DIRECTIONS FOR THIS TASK:
Among the entries, which lines carry the string "with"? Copy every one.

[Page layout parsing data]
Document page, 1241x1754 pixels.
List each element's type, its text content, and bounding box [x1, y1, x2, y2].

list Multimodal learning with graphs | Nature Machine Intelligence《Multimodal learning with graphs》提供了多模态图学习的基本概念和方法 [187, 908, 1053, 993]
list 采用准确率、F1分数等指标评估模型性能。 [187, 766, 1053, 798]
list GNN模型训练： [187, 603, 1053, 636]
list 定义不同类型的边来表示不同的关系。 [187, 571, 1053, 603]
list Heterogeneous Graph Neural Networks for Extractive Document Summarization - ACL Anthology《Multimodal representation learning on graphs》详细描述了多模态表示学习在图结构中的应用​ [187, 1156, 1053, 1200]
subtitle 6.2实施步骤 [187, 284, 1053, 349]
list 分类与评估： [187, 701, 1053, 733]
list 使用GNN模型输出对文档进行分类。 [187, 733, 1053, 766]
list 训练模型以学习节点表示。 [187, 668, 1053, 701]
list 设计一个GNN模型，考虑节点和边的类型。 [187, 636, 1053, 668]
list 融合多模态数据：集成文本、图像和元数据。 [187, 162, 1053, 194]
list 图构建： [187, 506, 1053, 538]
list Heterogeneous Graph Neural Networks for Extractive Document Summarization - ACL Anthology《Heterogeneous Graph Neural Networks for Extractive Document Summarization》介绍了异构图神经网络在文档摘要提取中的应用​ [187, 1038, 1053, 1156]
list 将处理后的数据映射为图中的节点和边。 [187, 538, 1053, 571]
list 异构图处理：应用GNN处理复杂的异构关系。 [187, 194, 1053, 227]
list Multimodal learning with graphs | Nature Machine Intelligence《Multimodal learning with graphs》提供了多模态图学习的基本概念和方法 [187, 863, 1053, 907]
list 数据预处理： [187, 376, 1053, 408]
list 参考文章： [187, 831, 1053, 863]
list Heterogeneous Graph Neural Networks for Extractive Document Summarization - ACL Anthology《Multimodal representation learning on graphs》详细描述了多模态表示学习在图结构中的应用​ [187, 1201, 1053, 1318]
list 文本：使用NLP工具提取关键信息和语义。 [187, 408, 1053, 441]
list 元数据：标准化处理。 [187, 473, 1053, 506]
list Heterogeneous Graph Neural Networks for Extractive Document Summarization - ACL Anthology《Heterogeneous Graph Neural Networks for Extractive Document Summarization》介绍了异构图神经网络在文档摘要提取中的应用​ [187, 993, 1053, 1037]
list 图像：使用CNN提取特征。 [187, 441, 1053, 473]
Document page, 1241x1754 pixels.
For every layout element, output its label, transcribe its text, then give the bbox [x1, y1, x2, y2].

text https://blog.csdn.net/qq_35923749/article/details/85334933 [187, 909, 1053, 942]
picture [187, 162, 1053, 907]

YOUR RESPONSE:
list Multimodal learning with graphs | Nature Machine Intelligence《Multimodal learning with graphs》提供了多模态图学习的基本概念和方法 [187, 908, 1053, 993]
list Multimodal learning with graphs | Nature Machine Intelligence《Multimodal learning with graphs》提供了多模态图学习的基本概念和方法 [187, 863, 1053, 907]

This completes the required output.